Женевьева кивает. У Вернике сияющее лицо. Они убили ее, но что именно они в ней уничтожили? — размышляю я. Может быть, это есть в каждом из нас, засыпанное, запрятанное, и что это такое в действительности? Разве его нет и во мне? И так же ли его успели убить или его никогда не выпускали на свободу? Есть оно только сейчас или существовало до меня и будет существовать после меня, как более важное, чем я сам? Или вся эта путаница только кажется чем-то глубоким, а на самом деле она только сдвиг ощущений, иллюзия, бессмыслица, которую мы принимаем за глубокомыслие, как утверждает Вернике? Но почему же тогда я это неведомое любил, почему оно на меня прыгнуло, точно леопард на вола? Почему я не в силах его забыть? И не вопреки ли теориям Вернике мне казалось, словно в тесной комнате распахнули дверь и стали видны и дождь, и молнии, и звезды?
Я встаю.
— Что с вами? — спрашивает Вернике. — Вы нервничаете, как… — Он делает паузу, затем продолжает: — Как курс доллара!
— Ах, доллар, — подхватывает мать Женевьевы и вздыхает. — Прямо несчастье! К счастью, дядя Гастон…
Я уже не слышу, что сделал дядя Гастон. Вдруг я оказываюсь во дворе и только помню, что еще успел сказать Изабелле: «Спасибо за все», — а она удивленно ответила: «Но за что же?»

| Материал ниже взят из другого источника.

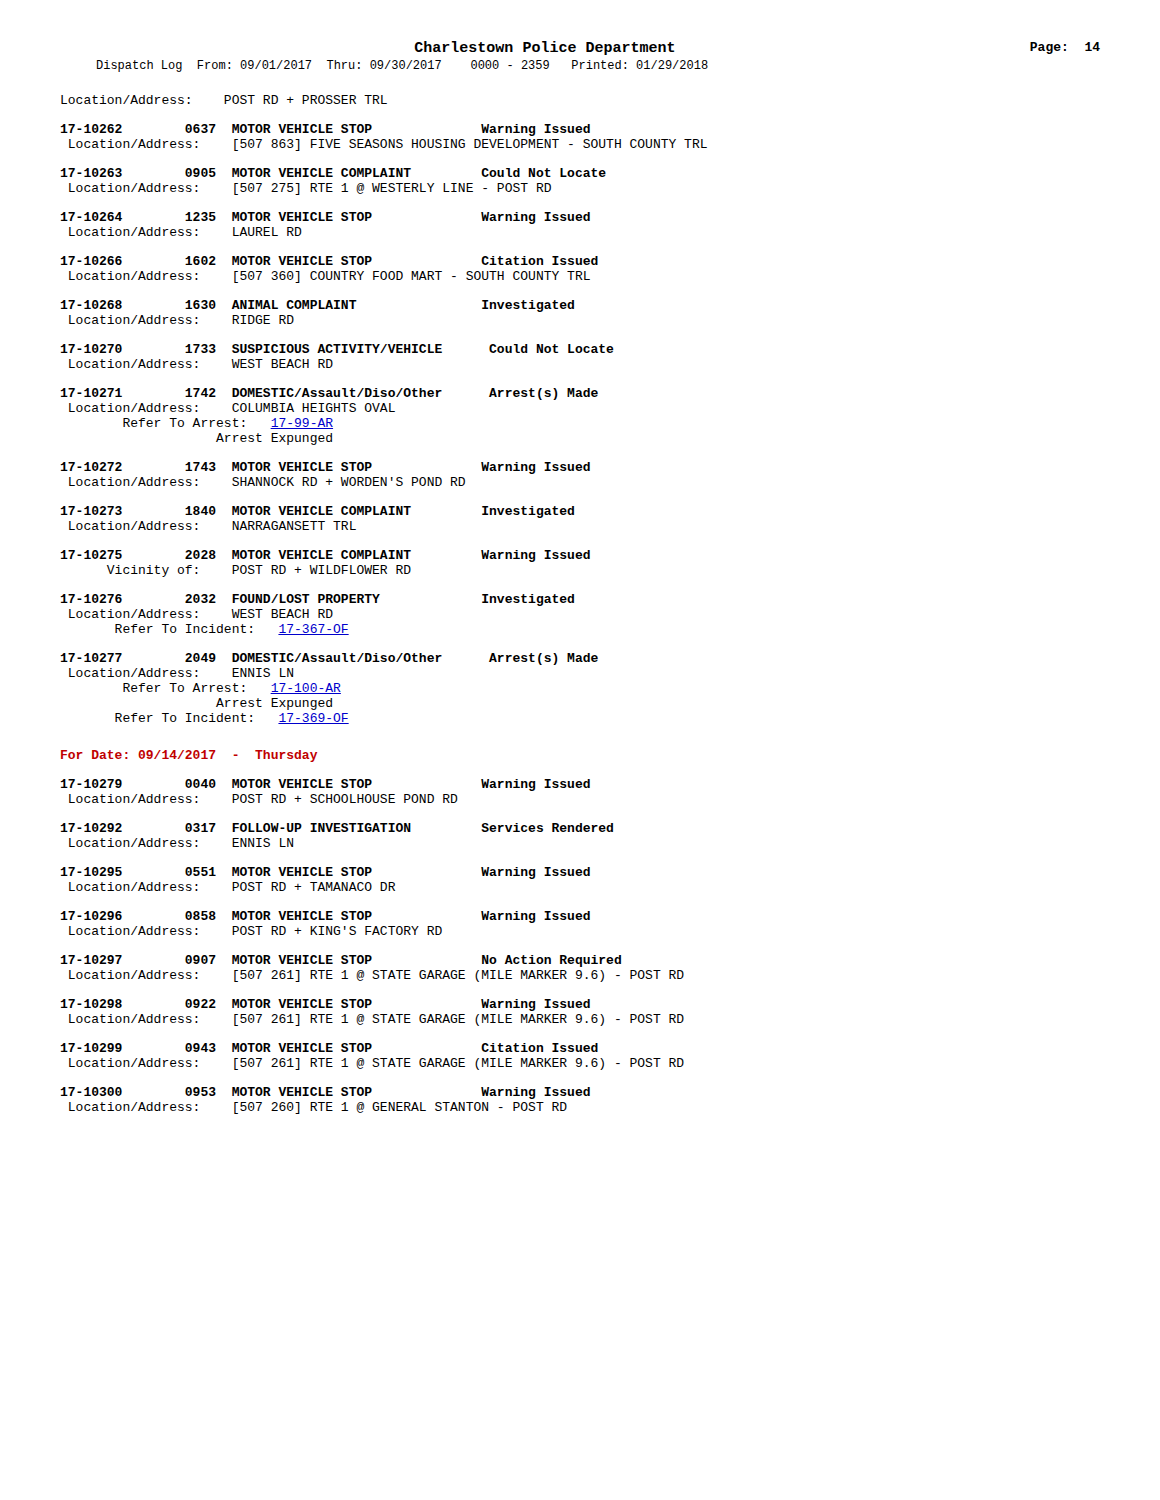Charlestown Police DepartmentPage: 14
Dispatch Log From: 09/01/2017 Thru: 09/30/2017 0000 - 2359 Printed: 01/29/2018
Location/Address: POST RD + PROSSER TRL
17-10262 0637 MOTOR VEHICLE STOP Warning Issued
Location/Address: [507 863] FIVE SEASONS HOUSING DEVELOPMENT - SOUTH COUNTY TRL
17-10263 0905 MOTOR VEHICLE COMPLAINT Could Not Locate
Location/Address: [507 275] RTE 1 @ WESTERLY LINE - POST RD
17-10264 1235 MOTOR VEHICLE STOP Warning Issued
Location/Address: LAUREL RD
17-10266 1602 MOTOR VEHICLE STOP Citation Issued
Location/Address: [507 360] COUNTRY FOOD MART - SOUTH COUNTY TRL
17-10268 1630 ANIMAL COMPLAINT Investigated
Location/Address: RIDGE RD
17-10270 1733 SUSPICIOUS ACTIVITY/VEHICLE Could Not Locate
Location/Address: WEST BEACH RD
17-10271 1742 DOMESTIC/Assault/Diso/Other Arrest(s) Made
Location/Address: COLUMBIA HEIGHTS OVAL
Refer To Arrest: 17-99-AR
Arrest Expunged
17-10272 1743 MOTOR VEHICLE STOP Warning Issued
Location/Address: SHANNOCK RD + WORDEN'S POND RD
17-10273 1840 MOTOR VEHICLE COMPLAINT Investigated
Location/Address: NARRAGANSETT TRL
17-10275 2028 MOTOR VEHICLE COMPLAINT Warning Issued
Vicinity of: POST RD + WILDFLOWER RD
17-10276 2032 FOUND/LOST PROPERTY Investigated
Location/Address: WEST BEACH RD
Refer To Incident: 17-367-OF
17-10277 2049 DOMESTIC/Assault/Diso/Other Arrest(s) Made
Location/Address: ENNIS LN
Refer To Arrest: 17-100-AR
Arrest Expunged
Refer To Incident: 17-369-OF
For Date: 09/14/2017 - Thursday
17-10279 0040 MOTOR VEHICLE STOP Warning Issued
Location/Address: POST RD + SCHOOLHOUSE POND RD
17-10292 0317 FOLLOW-UP INVESTIGATION Services Rendered
Location/Address: ENNIS LN
17-10295 0551 MOTOR VEHICLE STOP Warning Issued
Location/Address: POST RD + TAMANACO DR
17-10296 0858 MOTOR VEHICLE STOP Warning Issued
Location/Address: POST RD + KING'S FACTORY RD
17-10297 0907 MOTOR VEHICLE STOP No Action Required
Location/Address: [507 261] RTE 1 @ STATE GARAGE (MILE MARKER 9.6) - POST RD
17-10298 0922 MOTOR VEHICLE STOP Warning Issued
Location/Address: [507 261] RTE 1 @ STATE GARAGE (MILE MARKER 9.6) - POST RD
17-10299 0943 MOTOR VEHICLE STOP Citation Issued
Location/Address: [507 261] RTE 1 @ STATE GARAGE (MILE MARKER 9.6) - POST RD
17-10300 0953 MOTOR VEHICLE STOP Warning Issued
Location/Address: [507 260] RTE 1 @ GENERAL STANTON - POST RD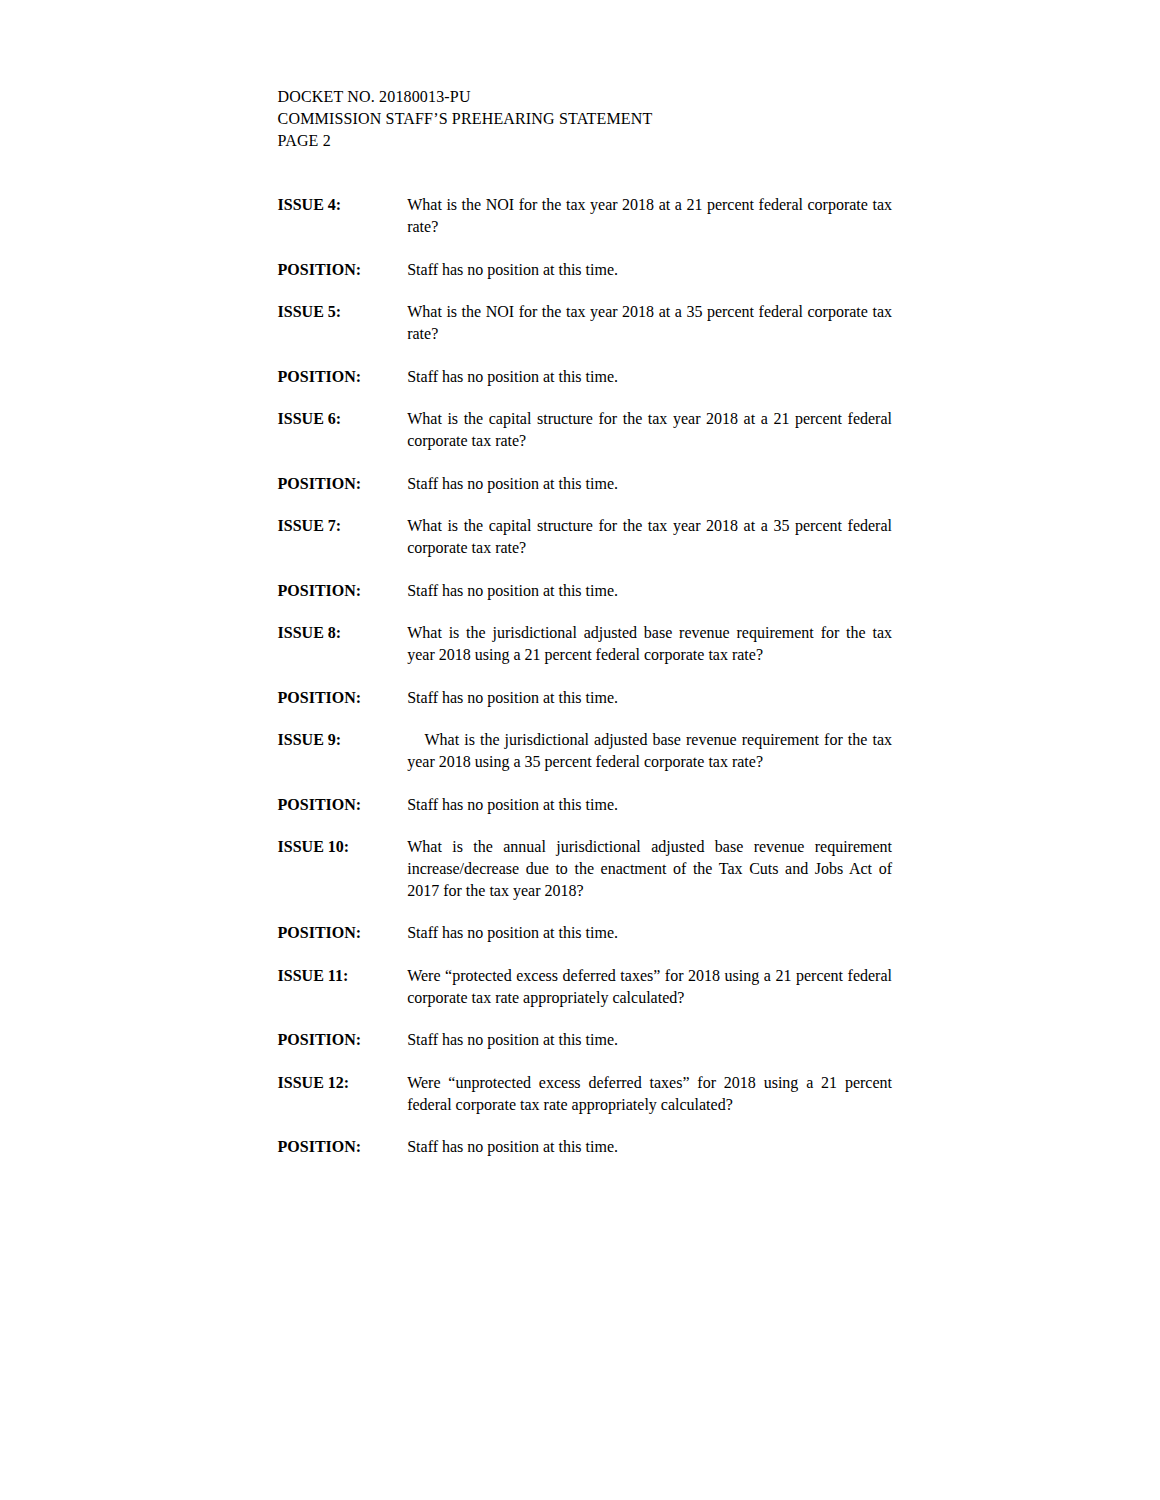DOCKET NO. 20180013-PU
COMMISSION STAFF’S PREHEARING STATEMENT
PAGE 2
| ISSUE 4: | What is the NOI for the tax year 2018 at a 21 percent federal corporate tax rate? |
| POSITION: | Staff has no position at this time. |
| ISSUE 5: | What is the NOI for the tax year 2018 at a 35 percent federal corporate tax rate? |
| POSITION: | Staff has no position at this time. |
| ISSUE 6: | What is the capital structure for the tax year 2018 at a 21 percent federal corporate tax rate? |
| POSITION: | Staff has no position at this time. |
| ISSUE 7: | What is the capital structure for the tax year 2018 at a 35 percent federal corporate tax rate? |
| POSITION: | Staff has no position at this time. |
| ISSUE 8: | What is the jurisdictional adjusted base revenue requirement for the tax year 2018 using a 21 percent federal corporate tax rate? |
| POSITION: | Staff has no position at this time. |
| ISSUE 9: | What is the jurisdictional adjusted base revenue requirement for the tax year 2018 using a 35 percent federal corporate tax rate? |
| POSITION: | Staff has no position at this time. |
| ISSUE 10: | What is the annual jurisdictional adjusted base revenue requirement increase/decrease due to the enactment of the Tax Cuts and Jobs Act of 2017 for the tax year 2018? |
| POSITION: | Staff has no position at this time. |
| ISSUE 11: | Were “protected excess deferred taxes” for 2018 using a 21 percent federal corporate tax rate appropriately calculated? |
| POSITION: | Staff has no position at this time. |
| ISSUE 12: | Were “unprotected excess deferred taxes” for 2018 using a 21 percent federal corporate tax rate appropriately calculated? |
| POSITION: | Staff has no position at this time. |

Медленно спускаюсь я с холма. Спокойной ночи, милая моя, буйное сердце мое, думаю я. Прощай, Изабелла! Ты не утонула, это вдруг становится мне ясно. Ты не померкла и не умерла. Ты только отступила вглубь, ты отлетела, и даже не это: ты вдруг стала незримой, подобно древним богам, оттого что изменилась длина волны, на которой их видели, ты здесь, но ты неуловима, все всегда здесь, ничто не исчезает, по нему только проходят свет и тени, оно всегда тут — наше лицо до рождения и после смерти, оно иногда просвечивает сквозь то, что мы считаем жизнью, и на миг ослепляет нас, поэтому мы никогда потом уже не бываем прежними.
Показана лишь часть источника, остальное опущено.